If Christ asks us today, “Is there a sacrifice in your life and in mine? Does our faith cost us anything, and does our service to man and God cost us?”

What is hope? How did Paul become a “wonder museum piece” like this? Where did he learn it? This was grace that flowed from Jesus to him. It is the fullness of the grace of Jesus—that wonderful Christ who offered an ultimate, perfect sacrifice. What Paul says, “I am willing,” has been done for us by our Lord Jesus Christ. Remember, we studied, “He poured out his soul unto death” (Isaiah 53:12). This is a sinful man speaking, but God took on human nature so that He might be capable of pouring out his soul as a drink offering. He did this not for loving people like Phil who are already believers but for His worst enemies, even for the very people who nailed Him to the cross. And this, too, was not in the midst of Holy Spirit comforts and God’s presence and support but under a sense of forsakenness and God’s wrath, in the depths of dereliction. Oh, who can tell what manner of love this was? Truly, its height and depth, and length and breadth, are utterly unsearchable and incomprehensible.
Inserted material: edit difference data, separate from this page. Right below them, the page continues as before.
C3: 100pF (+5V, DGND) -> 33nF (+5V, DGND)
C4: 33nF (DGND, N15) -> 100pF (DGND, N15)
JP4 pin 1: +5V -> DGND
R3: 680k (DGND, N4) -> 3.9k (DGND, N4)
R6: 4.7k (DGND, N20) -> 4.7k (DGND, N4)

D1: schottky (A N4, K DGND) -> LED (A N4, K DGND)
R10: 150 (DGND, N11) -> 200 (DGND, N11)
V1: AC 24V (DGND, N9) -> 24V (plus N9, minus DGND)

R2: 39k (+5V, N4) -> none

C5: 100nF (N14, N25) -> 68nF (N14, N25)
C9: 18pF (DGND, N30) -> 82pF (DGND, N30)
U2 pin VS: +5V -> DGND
Brethren, you contemplate with wonder and gratitude the example of St. Paul, but what must you think of our Lord Jesus Christ? He is the source of Paul’s life. He is the fullness of this grace. What made Him offer that sacrifice? Hebrews 12:2 says that for the joy that was set before Him, He endured the cross.

The secret of Paul’s life is his yearning to know Christ more deeply and to abide in Christ. In the next chapter, he would say that his life’s ambition is, “I want to know Him.” I have been teaching 1689. Christ is the tank in whom all the fullness of the Godhead dwells. All the grace and sanctification you and I need is stored in Him. It is stored so we can receive from His fullness all the treasures of wisdom and knowledge. Paul says, “I want to know the fellowship of his suffering.” Paul found his strength to live out that model in his relationship with Christ.
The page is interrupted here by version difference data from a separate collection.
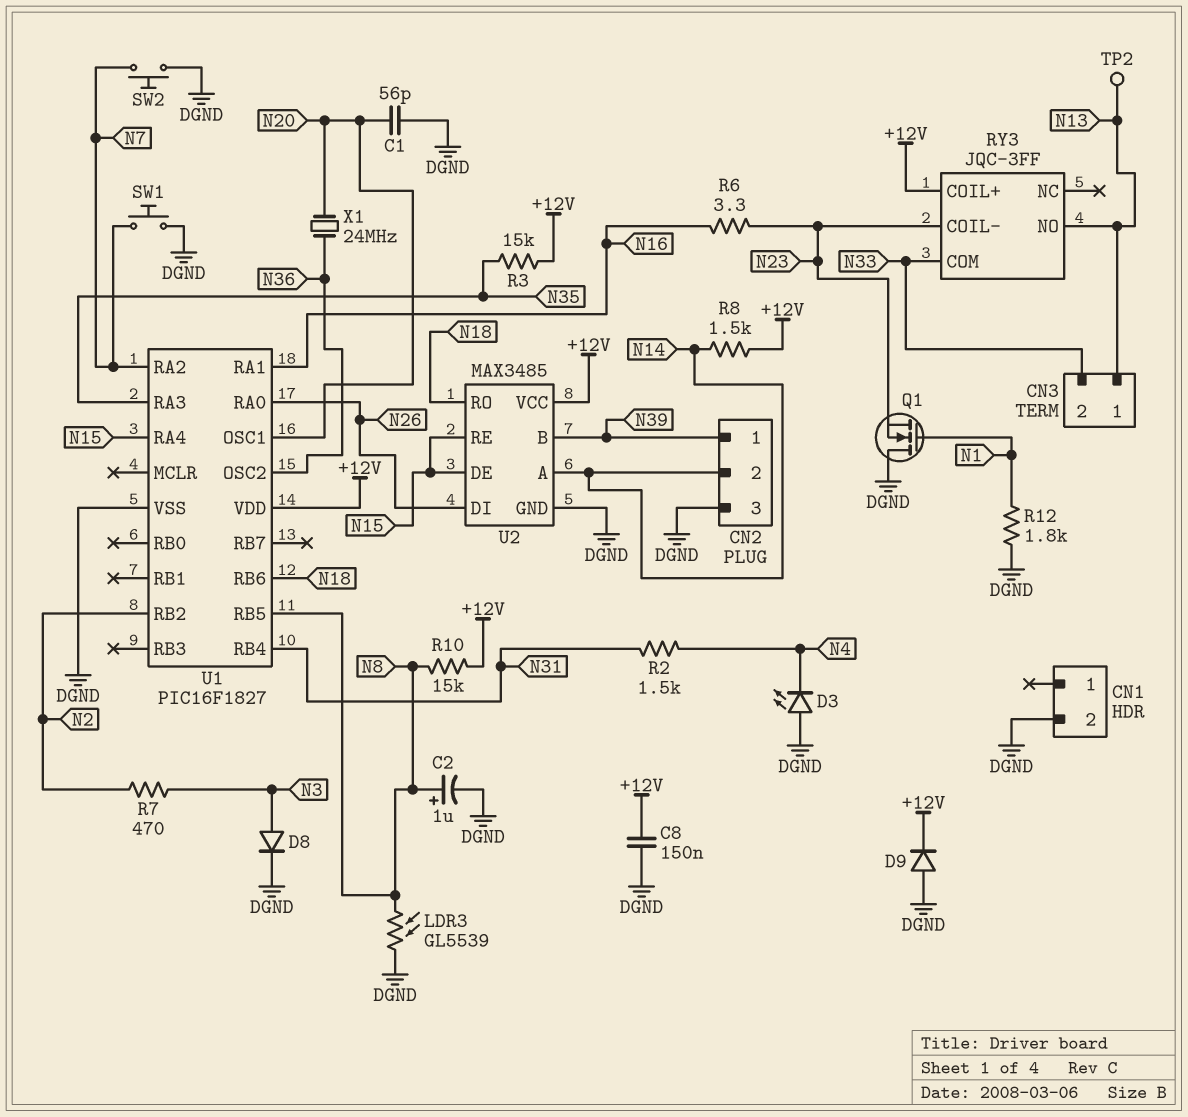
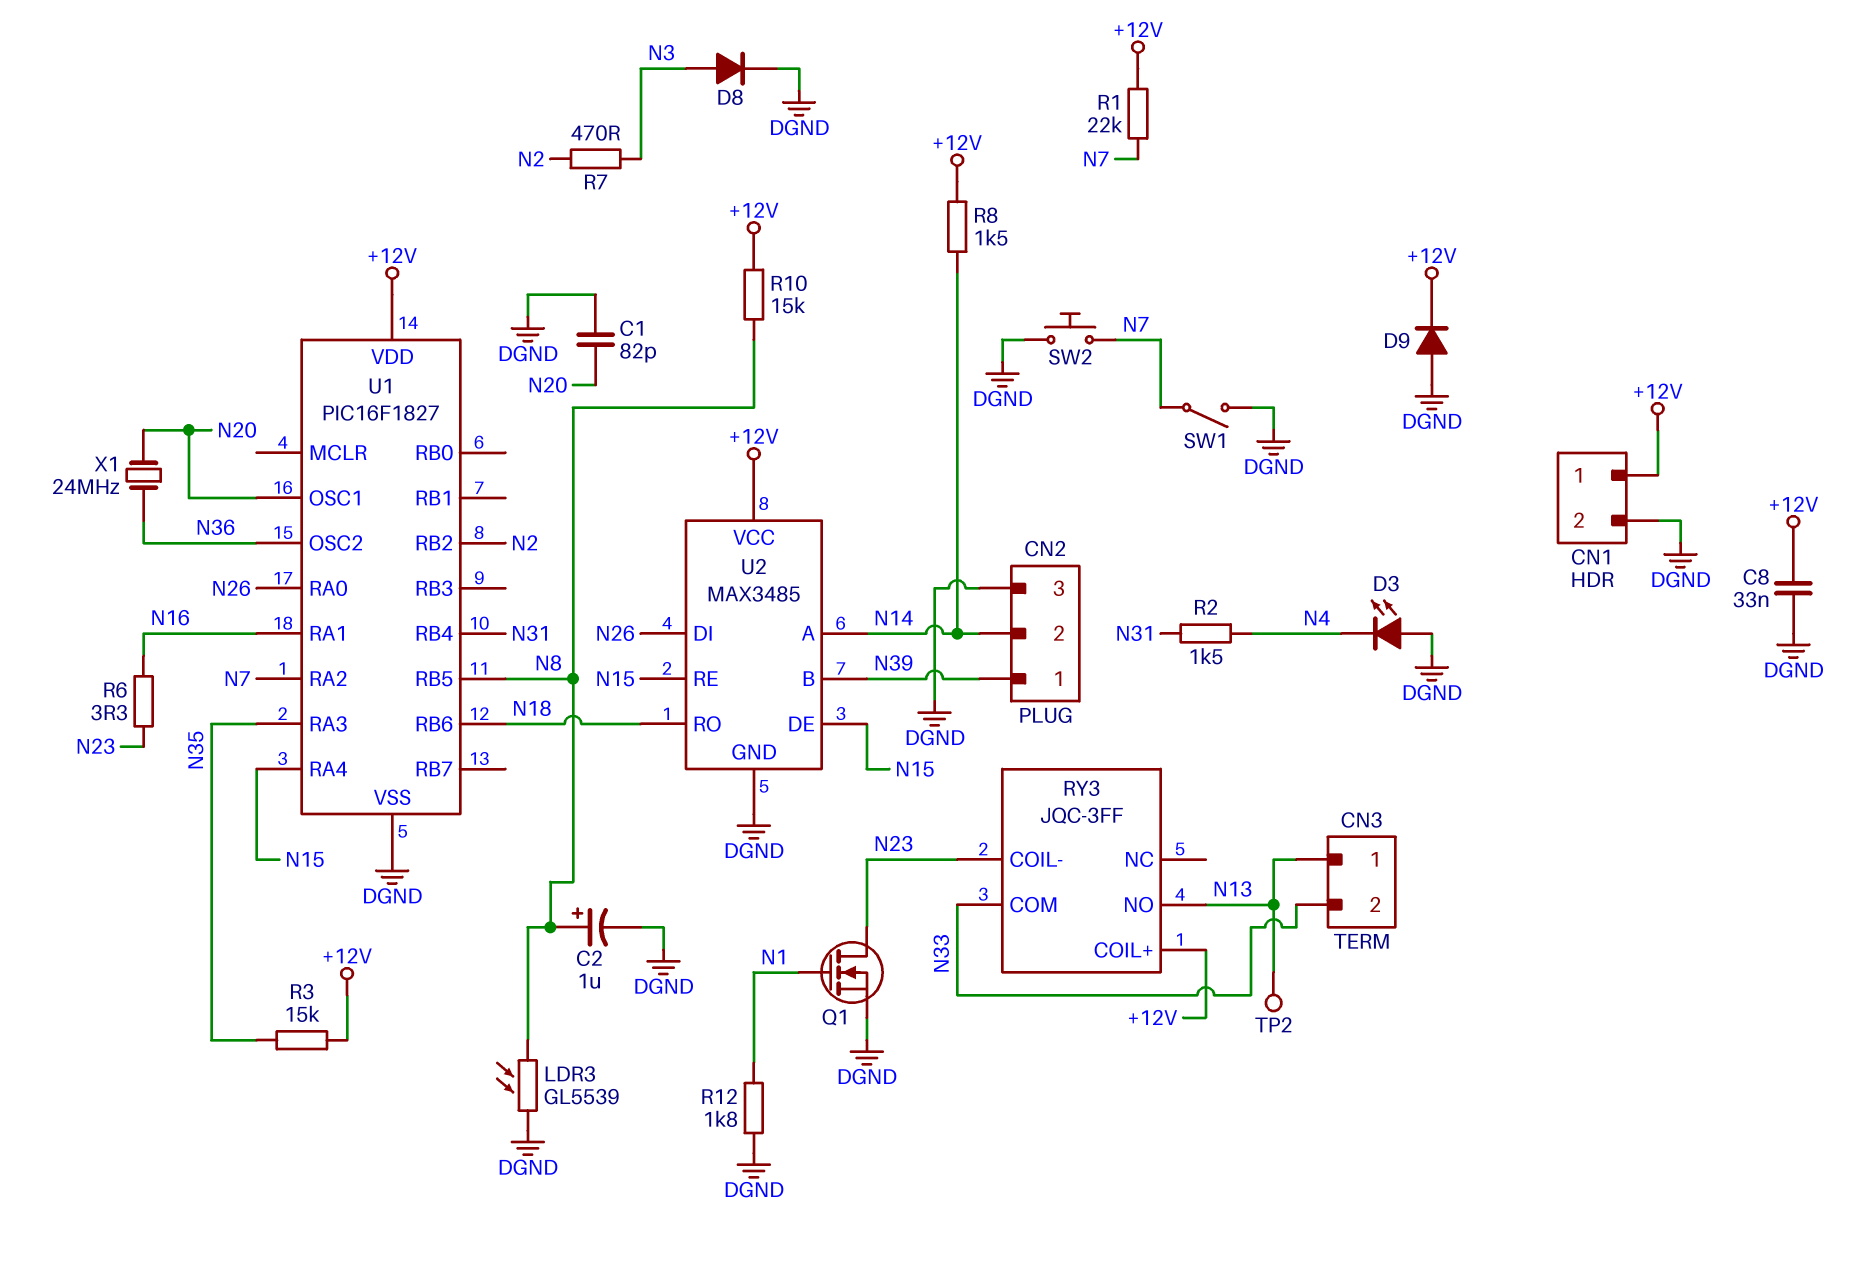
C1: 56pF (DGND, N20) -> 82pF (DGND, N20)
C8: 150nF (+12V, DGND) -> 33nF (+12V, DGND)
CN1 pin 1: none -> +12V
Q1: NMOS (G N1, D DGND, S N23) -> NMOS (G N1, D N23, S DGND)
R1: none -> 22k (+12V, N7)
SW1: button (DGND, N7) -> switch (DGND, N7)

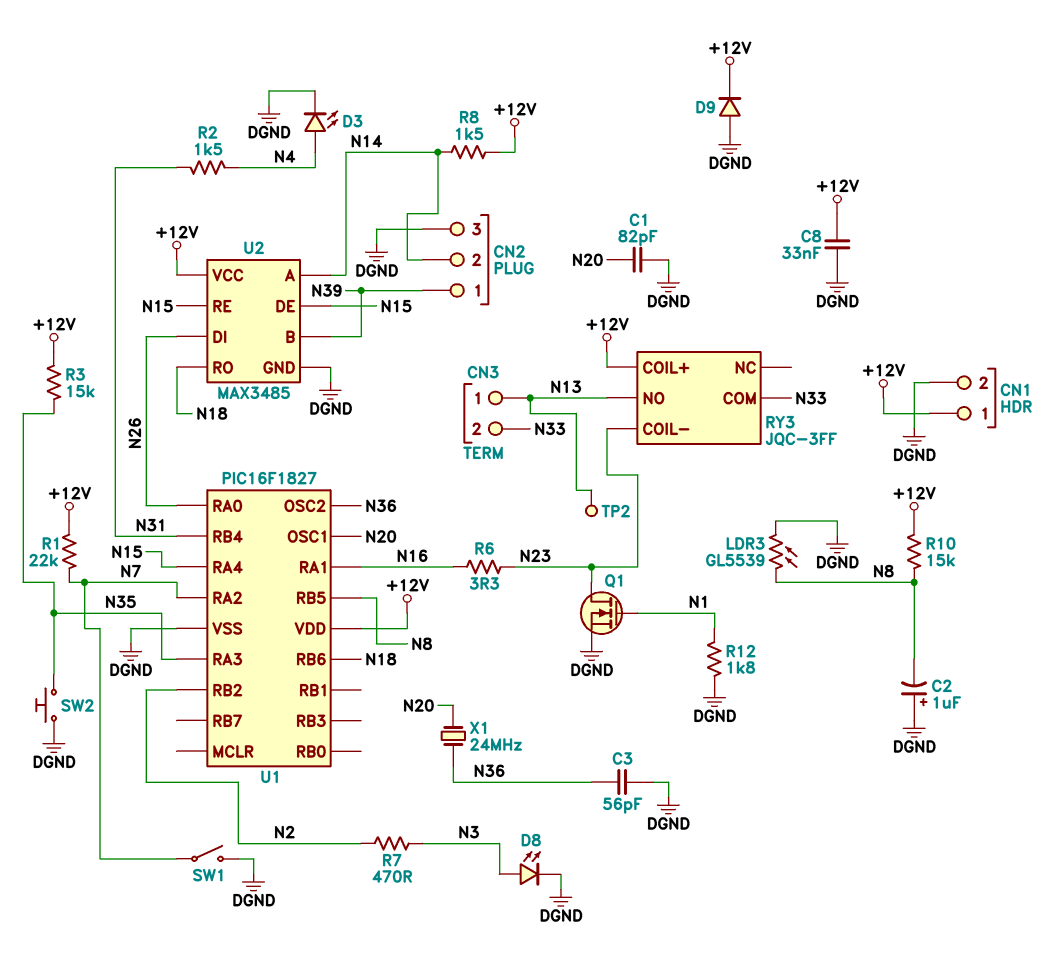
C2: 1uF (plus N8, minus DGND) -> 1uF (plus DGND, minus N8)
C3: none -> 56pF (DGND, N36)
D3: LED (A DGND, K N4) -> LED (A N4, K DGND)
D8: diode (A N3, K DGND) -> LED (A N3, K DGND)
SW2: button (DGND, N7) -> button (DGND, N35)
All you need to live a victorious Christian life is bound up in an experiential union with Christ. You can know true joy only as we get close to Christ, like Paul. Everything was flowing out of his relationship with Christ. Your effectiveness as a Christian is directly related to the proximity in which you live in intimate fellowship with Christ. How do we abide in Him and live in union? Through prayer and scripture reading. Paul said, “You can live like this, holding fast to the word of life.” Through this, the life of Christ can flow to you. Longings, affections, and a deep love for Christ flow to us through spiritual disciplines. There are no shortcuts.

See how we fail: All spiritual needs are met only through a deep, abiding, penetrating, and consuming union with Jesus Christ. How could Paul live like this? How could he be a prisoner chained to some Roman? How could he go through everything he went through and have a spirit that says, “I offer my life willingly, and I rejoice in this?” I’ll tell you how: He was so close to Christ that he knew the very attitudes that were the attitudes of Christ in his own joyful self-sacrifice. You say, “How do I reach that level?” You have, beloved, may I assure you, the same Christ dwelling in you. The only question is whether or not you have appropriated His fullness of grace and presence and whether you continue to cultivate that union which will yield for you the fullness of sacrificial joy.
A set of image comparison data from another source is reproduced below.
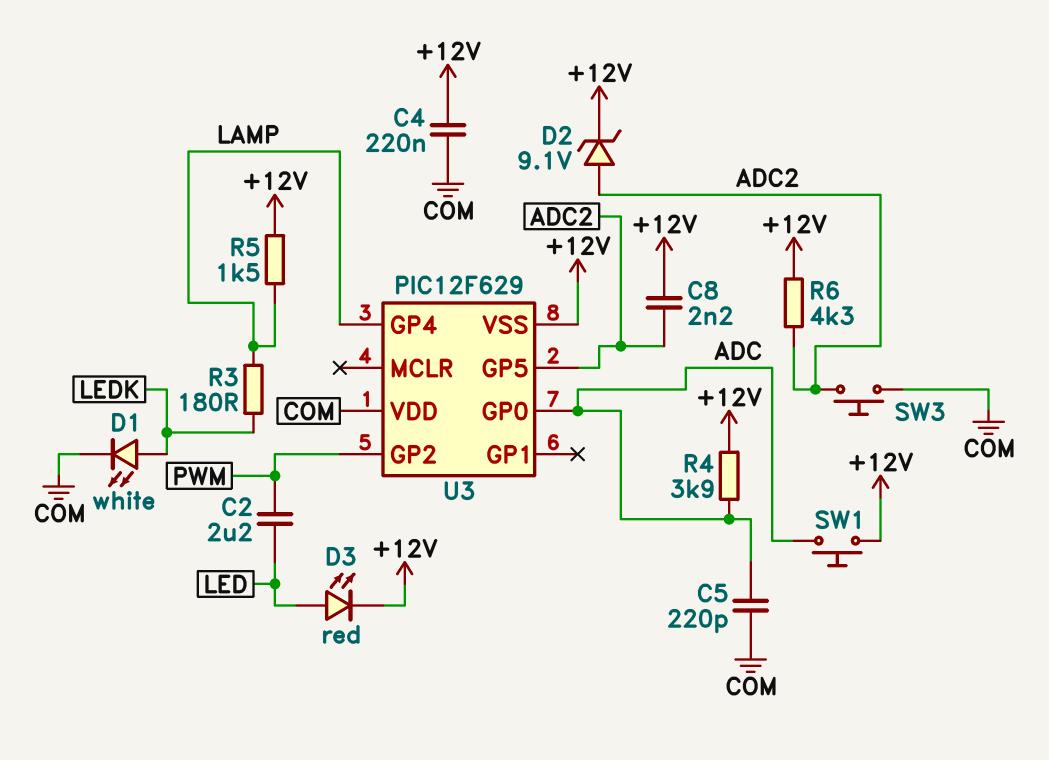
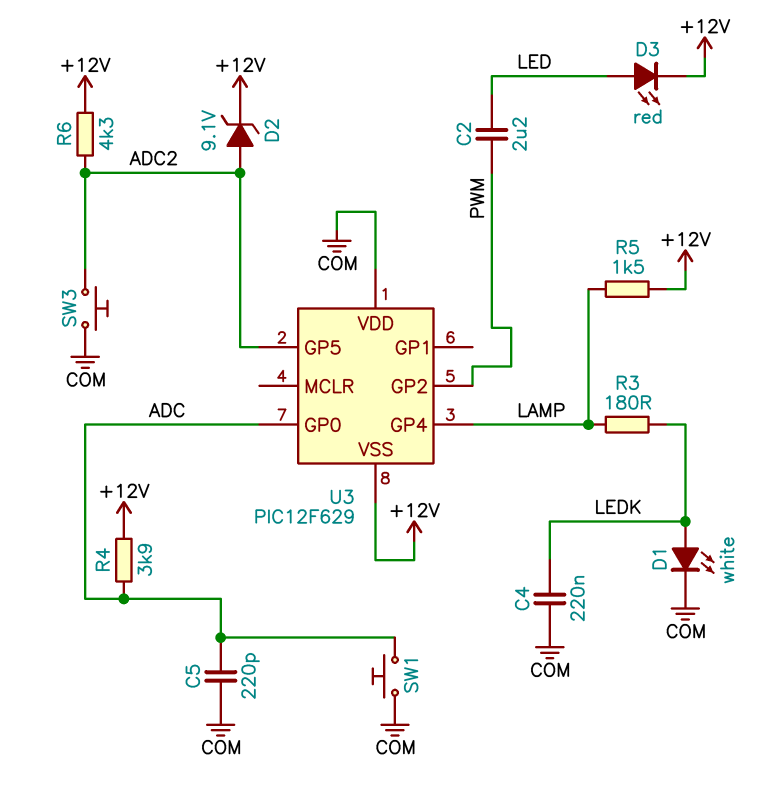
C4: 220nF (+12V, COM) -> 220nF (COM, LEDK)
C8: 2.2nF (+12V, ADC2) -> none
SW1: button (+12V, ADC) -> button (ADC, COM)

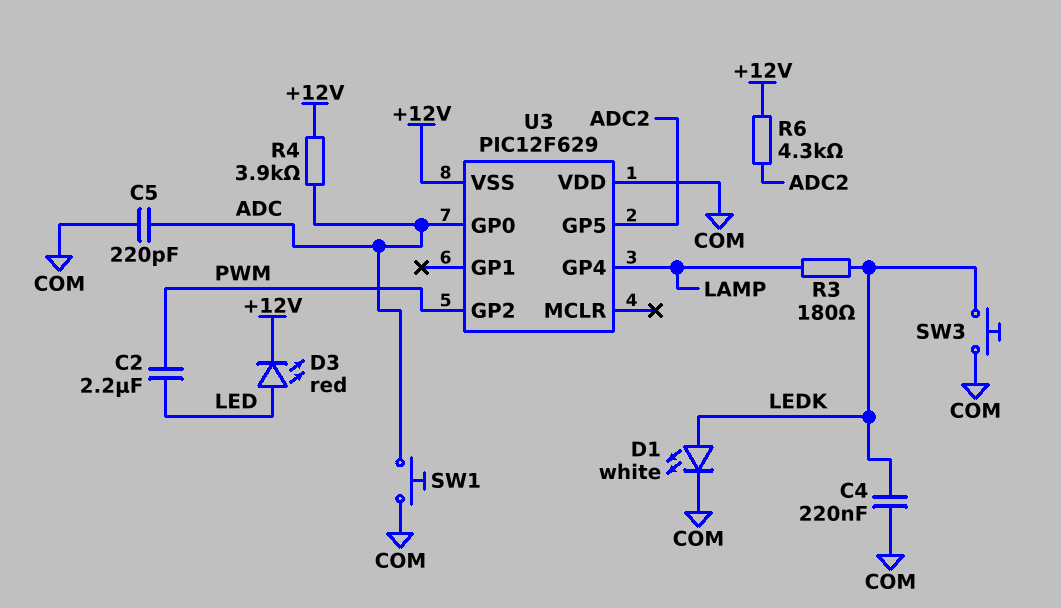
D2: zener 9.1V (A ADC2, K +12V) -> none
R5: 1.5k (+12V, LAMP) -> none
SW3: button (ADC2, COM) -> button (COM, LEDK)

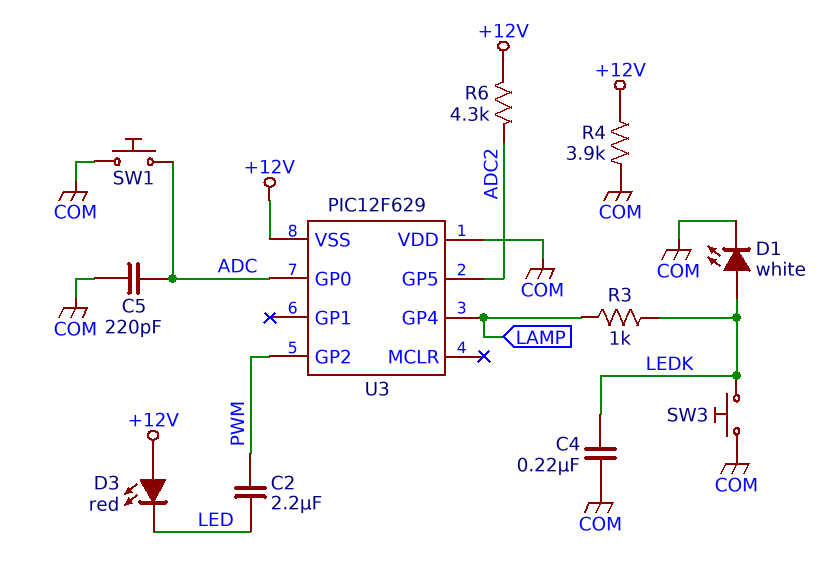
D3: LED red (A LED, K +12V) -> LED red (A +12V, K LED)
R3: 180 (LAMP, LEDK) -> 1k (LAMP, LEDK)
R4: 3.9k (+12V, ADC) -> 3.9k (+12V, COM)

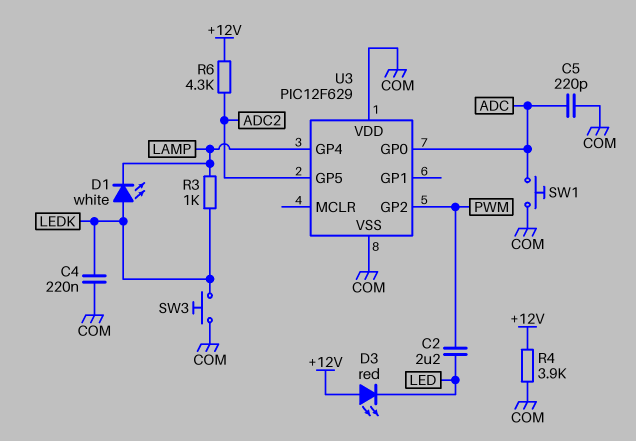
D1: LED white (A LEDK, K COM) -> LED white (A LEDK, K LAMP)
U3 pin VSS: +12V -> COM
For those who have not come to Christ, this may all seem like nonsense. Here, you see a great man who says, “I am willing to suffer and even die for your souls.” How immeasurably valuable souls must be! If another person could do and suffer so much for you, what ought you not to do or suffer for the welfare of your own souls? If God went to the extent of sending His Son, if Christ took on human nature and died on the cross, and if He is willing to save you… then if you lose your soul… how valuable your soul must be! Oh, may God open your eyes to see the value of your soul! If you gain the whole world while rejecting Christ and losing your soul, you will be the worst eternal fool.